Just as Adesh felt his victory secure, he heard a loud crashing sound and reeled back from the side of the Chimera, avoiding chunks of rock. A shell had stricken the window frame through which his own vehicle was shooting, and sent splintered debris flying out.

Sporadic small arms fire joined the erratic two-pounder attacks striking the Ayvartans.

From the thickening smoke, there came running several sections of infantry.

Adesh’s heart skipped a beat. He withdrew his pistol and Rahani did the same.

Then through his binoculars Adesh saw the charge begin to falter.

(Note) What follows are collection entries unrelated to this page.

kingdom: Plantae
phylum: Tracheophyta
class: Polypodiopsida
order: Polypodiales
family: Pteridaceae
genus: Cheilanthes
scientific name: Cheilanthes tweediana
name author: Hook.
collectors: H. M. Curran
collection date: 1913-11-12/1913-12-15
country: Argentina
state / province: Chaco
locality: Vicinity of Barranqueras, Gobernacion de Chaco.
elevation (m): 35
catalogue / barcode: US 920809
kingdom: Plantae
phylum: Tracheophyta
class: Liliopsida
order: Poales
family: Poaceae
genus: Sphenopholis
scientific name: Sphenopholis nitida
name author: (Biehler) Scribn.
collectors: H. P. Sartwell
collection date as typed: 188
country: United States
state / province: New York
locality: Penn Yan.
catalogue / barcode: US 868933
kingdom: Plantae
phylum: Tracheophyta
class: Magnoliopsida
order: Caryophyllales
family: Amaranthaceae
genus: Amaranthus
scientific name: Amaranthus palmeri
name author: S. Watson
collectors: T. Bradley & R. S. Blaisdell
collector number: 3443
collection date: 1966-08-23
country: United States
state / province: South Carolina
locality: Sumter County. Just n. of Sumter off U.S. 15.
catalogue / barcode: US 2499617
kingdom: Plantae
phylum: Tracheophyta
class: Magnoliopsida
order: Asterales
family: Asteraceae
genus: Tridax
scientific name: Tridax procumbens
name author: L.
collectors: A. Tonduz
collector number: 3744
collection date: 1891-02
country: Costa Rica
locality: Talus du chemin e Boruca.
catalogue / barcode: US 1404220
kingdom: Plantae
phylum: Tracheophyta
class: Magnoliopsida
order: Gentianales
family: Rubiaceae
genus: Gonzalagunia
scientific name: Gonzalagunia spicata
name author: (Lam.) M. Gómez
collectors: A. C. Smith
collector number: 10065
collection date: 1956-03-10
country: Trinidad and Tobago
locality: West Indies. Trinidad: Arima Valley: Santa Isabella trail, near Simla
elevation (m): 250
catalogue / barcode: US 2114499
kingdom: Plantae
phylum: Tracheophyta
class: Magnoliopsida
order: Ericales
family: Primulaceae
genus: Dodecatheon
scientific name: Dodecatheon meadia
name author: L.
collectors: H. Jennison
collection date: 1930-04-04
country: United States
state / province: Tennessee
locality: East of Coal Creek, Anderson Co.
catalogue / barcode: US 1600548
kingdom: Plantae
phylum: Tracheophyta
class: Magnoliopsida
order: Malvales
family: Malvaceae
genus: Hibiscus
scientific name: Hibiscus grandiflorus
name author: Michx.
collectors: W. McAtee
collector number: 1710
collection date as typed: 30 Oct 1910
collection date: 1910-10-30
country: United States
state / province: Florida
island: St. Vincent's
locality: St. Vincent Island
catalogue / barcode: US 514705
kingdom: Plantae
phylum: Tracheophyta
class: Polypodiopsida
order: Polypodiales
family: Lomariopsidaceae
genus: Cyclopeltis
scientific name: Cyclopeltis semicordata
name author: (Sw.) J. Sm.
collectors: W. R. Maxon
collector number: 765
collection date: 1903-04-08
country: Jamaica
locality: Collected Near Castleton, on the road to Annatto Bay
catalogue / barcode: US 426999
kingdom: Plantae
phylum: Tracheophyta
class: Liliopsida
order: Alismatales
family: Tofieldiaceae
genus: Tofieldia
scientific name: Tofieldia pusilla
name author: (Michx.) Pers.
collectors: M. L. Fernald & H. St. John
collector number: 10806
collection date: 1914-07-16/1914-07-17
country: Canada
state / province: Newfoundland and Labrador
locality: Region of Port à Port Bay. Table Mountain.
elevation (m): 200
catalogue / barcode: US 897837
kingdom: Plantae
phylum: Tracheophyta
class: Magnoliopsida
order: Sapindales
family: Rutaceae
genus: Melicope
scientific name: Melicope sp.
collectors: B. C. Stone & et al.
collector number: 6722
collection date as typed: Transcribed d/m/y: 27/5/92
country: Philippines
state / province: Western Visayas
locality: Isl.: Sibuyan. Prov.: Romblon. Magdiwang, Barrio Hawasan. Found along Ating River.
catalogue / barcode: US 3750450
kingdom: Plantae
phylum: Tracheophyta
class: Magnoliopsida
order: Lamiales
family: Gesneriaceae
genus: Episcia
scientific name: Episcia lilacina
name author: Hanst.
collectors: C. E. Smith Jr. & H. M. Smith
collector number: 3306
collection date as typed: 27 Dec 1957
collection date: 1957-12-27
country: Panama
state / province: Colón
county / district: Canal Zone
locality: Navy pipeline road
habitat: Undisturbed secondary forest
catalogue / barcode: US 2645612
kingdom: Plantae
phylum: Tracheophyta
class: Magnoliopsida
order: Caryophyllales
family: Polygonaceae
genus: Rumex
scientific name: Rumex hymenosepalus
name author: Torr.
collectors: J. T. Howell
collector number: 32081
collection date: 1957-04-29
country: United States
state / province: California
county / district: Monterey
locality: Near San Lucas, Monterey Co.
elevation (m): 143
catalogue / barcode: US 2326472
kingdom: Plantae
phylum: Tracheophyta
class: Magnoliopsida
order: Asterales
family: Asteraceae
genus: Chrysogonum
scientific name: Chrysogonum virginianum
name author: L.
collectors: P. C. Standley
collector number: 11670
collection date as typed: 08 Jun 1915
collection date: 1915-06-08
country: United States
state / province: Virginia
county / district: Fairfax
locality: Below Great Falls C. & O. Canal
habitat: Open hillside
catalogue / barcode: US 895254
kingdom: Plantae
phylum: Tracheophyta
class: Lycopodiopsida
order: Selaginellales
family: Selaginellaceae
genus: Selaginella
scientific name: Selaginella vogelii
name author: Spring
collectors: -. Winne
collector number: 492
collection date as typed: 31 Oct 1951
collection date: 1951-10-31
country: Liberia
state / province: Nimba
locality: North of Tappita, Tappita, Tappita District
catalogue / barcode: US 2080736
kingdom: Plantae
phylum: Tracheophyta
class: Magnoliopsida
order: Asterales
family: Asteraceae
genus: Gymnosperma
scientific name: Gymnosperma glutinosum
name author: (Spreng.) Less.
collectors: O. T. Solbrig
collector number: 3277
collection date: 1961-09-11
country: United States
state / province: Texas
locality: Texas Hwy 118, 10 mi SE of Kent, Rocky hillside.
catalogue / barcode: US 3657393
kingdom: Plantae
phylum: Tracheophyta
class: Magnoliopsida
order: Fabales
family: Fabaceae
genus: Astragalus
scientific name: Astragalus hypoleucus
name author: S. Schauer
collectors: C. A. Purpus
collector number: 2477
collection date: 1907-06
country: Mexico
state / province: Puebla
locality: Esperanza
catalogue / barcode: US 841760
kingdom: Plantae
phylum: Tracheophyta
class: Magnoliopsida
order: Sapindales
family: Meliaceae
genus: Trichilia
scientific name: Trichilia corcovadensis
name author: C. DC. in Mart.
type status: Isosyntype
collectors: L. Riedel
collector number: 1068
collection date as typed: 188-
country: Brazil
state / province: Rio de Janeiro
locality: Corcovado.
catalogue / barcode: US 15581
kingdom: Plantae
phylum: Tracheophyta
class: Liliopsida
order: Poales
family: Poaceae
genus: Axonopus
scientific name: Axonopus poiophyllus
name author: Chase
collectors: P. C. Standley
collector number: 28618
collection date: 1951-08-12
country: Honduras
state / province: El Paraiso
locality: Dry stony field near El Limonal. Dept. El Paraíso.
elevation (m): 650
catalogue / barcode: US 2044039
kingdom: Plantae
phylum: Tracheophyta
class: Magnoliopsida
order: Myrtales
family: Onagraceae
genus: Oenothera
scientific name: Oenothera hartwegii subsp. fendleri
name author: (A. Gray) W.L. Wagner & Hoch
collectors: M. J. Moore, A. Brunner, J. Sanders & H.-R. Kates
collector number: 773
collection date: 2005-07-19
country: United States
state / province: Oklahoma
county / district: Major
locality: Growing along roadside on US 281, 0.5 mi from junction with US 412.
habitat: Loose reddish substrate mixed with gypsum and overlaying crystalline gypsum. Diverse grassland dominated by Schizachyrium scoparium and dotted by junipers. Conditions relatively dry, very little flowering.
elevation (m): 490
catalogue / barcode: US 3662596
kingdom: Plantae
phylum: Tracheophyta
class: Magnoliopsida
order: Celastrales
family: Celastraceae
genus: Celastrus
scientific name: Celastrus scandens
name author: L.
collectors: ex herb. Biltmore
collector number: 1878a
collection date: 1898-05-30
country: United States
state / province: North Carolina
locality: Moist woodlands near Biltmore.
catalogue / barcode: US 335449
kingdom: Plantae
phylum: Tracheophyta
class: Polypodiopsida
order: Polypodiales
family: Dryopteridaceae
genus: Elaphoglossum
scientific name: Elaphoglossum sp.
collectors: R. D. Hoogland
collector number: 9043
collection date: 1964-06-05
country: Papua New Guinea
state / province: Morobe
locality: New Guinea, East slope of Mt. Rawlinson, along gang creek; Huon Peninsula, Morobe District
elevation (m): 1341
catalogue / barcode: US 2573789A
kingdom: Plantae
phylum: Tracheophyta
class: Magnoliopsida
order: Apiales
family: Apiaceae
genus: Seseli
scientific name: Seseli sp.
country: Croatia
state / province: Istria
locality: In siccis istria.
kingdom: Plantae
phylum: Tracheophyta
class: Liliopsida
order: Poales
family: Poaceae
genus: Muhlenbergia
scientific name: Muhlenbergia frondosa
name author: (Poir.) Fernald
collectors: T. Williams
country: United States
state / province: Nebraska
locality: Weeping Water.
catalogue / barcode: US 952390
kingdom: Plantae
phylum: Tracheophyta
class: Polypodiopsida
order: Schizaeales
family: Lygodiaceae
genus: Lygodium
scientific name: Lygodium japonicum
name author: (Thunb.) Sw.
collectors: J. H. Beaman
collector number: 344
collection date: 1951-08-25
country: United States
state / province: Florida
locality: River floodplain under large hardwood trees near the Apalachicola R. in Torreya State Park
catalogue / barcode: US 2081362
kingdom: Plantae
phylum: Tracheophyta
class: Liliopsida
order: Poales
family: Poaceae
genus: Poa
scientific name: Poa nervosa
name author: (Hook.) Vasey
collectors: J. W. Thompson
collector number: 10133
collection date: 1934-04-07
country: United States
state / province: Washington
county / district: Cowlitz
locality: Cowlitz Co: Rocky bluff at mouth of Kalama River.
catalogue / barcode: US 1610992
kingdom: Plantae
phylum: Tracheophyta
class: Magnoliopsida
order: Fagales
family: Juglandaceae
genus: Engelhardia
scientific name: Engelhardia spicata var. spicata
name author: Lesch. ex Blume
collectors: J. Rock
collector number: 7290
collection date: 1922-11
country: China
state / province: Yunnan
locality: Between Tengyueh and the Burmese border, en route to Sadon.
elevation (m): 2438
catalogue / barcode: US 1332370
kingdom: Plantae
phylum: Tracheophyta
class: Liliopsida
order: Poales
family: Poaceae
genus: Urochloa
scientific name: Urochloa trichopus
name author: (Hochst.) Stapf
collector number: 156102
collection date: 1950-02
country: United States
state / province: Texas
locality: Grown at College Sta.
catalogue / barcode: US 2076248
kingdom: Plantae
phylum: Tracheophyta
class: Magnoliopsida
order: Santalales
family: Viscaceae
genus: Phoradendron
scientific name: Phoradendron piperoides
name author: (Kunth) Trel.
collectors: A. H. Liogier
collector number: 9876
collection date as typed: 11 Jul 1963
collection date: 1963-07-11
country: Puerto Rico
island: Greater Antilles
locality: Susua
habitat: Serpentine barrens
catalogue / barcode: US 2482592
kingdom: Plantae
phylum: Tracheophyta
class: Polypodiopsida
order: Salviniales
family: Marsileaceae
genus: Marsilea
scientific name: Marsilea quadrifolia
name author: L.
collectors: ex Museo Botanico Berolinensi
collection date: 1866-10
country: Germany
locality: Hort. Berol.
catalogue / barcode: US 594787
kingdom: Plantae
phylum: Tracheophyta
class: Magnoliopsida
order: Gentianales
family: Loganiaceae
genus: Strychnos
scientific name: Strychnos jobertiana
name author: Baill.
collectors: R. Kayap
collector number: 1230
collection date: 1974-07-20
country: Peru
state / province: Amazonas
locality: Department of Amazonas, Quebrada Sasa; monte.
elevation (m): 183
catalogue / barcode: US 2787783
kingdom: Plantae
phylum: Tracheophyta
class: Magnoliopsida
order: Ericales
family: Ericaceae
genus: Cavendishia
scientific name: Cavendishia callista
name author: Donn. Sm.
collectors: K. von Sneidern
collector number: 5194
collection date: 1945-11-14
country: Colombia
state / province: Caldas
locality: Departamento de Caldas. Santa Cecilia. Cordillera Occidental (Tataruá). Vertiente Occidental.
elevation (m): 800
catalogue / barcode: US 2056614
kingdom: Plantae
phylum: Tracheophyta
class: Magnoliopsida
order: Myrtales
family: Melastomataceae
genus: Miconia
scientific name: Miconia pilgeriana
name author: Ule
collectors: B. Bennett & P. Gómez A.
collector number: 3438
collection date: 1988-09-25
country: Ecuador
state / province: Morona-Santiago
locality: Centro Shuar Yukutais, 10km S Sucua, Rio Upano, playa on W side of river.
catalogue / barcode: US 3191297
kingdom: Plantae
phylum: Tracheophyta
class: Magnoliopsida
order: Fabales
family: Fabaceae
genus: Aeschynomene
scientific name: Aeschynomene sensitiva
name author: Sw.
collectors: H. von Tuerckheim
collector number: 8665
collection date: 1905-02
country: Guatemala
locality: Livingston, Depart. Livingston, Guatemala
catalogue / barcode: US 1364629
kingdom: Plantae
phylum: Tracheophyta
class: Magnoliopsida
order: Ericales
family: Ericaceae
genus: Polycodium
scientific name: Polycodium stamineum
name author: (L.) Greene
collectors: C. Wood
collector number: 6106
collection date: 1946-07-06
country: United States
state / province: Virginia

Survivors of the attack stumbled out of the smoke, disoriented, many having lost their rifles, many wounded by burns or shrapnel. Several men tried to charge at the Ayvartan gun line and tripped over their own shoes, too unsteady on their feet to fight. Stragglers skirted the edge of the smoke, and fired snap rifle shots in front of them without aim. Every so often from inside the smoke cloud a shell would sail out and crash into the stone around the Chimeras, but inflicted no damage. Solid shot AP was unsuitable to the task.

“You’ve done it Adesh!” Rahani said, as the Elven column crumbled. He picked up his radio and signaled to the other vehicles. “Everyone fire freely now! Clean up the remains!”

Ahead of them the column was nearly annihilated, and with its cohesion broken, Adesh’s third volley was unnecessary. All of the vehicles, save a few tanks, had been destroyed. What remained of the enemy’s infantry was disoriented, spread out, disorganized, and unable to move forward effectively. That mathematical cohesion Adesh had achieved was thrown aside, and the Chimeras began to fire haphazardly and without rhythm at anything that moved within the smoke or outside it. It was fine by then. They had basically won.

Adesh breathed for what seemed like the first time in hours. He collapsed against the wall.

Tears started streaming down his face involuntarily. He was glad for the smoke covering the carnage that had unfolded. He didn’t want to see the people burning in there.

They had to burn; they had to. But he didn’t have to see it. He could rest now.

“I think after this, Lieutenant Purana will want to talk to you, Adesh.” Rahani said.

He laid a hand gently on Adesh’s shoulder, and the touch shook out another abrupt sob.